Max S. Topp, MD, of the University Hospital of Würzburg in Germany, and colleagues sought to evaluate blinatumomab (MT103, Micromet) — a bispecific T-cell engaging (BiTE) antibody that activates T cells to target CD19 — in 189 patients with Philadelphia chromosome-negative ALL.

All patients had refractory disease or had relapsed within 12 months of the primary diagnosis or allogeneic stem cell transplantation. The median age of patients was 39 years (range, 18-79).

“CD19 is a very good target in the disease setting of ALL as the vast majority of ALL cells will express CD19 during primary diagnosis, as well as during relapsed or refractory disease,” Topp said during a presentation. “We have conducted an exploratory phase 2 study of blinatumomab in adult ALL, and in this context we … included patients with latent relapses, and the clinical response rate was 69%.”

Patients received blinatumomab via continuous IV infusion in a 4-weeks-on, 2-weeks-off regimen.

Patients received a median of two cycles (range, 1-5). The first cycle including 9 microgram daily doses, and patients who responded went on to receive 28 micrograms daily.

Overall, 43% of patients achieved complete remission or complete remission with partial hematological recovery. Responses occurred across patient subgroups — including patients who had and had not undergone prior allogeneic stem cell transplantation or salvage therapy — and 80% of responses occurred during the first cycle.

Of the responders, 74% demonstrated minimal residual disease response.

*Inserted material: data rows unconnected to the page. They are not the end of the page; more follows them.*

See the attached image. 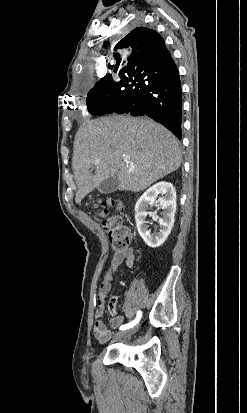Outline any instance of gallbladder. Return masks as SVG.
<instances>
[{
    "label": "gallbladder",
    "mask_w": 247,
    "mask_h": 413,
    "mask_svg": "<svg viewBox=\"0 0 247 413\" xmlns=\"http://www.w3.org/2000/svg\"><path fill=\"white\" fill-rule=\"evenodd\" d=\"M118 178L117 176H108V178H104L100 184L97 186V190L99 192H104V194H108V192H114L118 188Z\"/></svg>",
    "instance_id": "obj_1"
}]
</instances>
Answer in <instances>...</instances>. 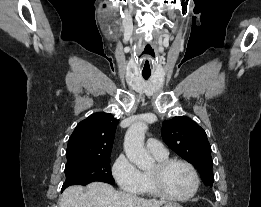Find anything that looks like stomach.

Median RFS was 5.9 months (95% CI, 5.0-8.4), and median OS was 6.1 months (95% CI, 4.2-7.5).

The most frequently observed adverse events of all grades were pyrexia (59%), headache (35%) and febrile neutropenia (29%).

The most common grade ≥3 adverse events were febrile neutropenia (26%), anemia (15%) and neutropenia (15%), and 2% of patients had grade ≥3 cytokine release syndrome.  Headache (4%), encephalopathy (3%) and ataxia (2%) were the most common grade ≥3 nervous system disorders.

Three patients experienced treatment-related grade 5 adverse events. They included two cases of sepsis and one case of candida infection.

A randomized phase 3 trial of blinatumomab in this patient population is underway, Topp said.

For more information:

Topp MS. Abstract #7005. Presented at: ASCO Annual Meeting; May 30-June 3, 2014; Chicago.

Disclosure: The researchers report consultant/advisory roles or employment/leadership positions with, honoraria or research funding from, and stock ownership in Amgen, Amgen Research Munich GmbH and GRAALL Intergroup.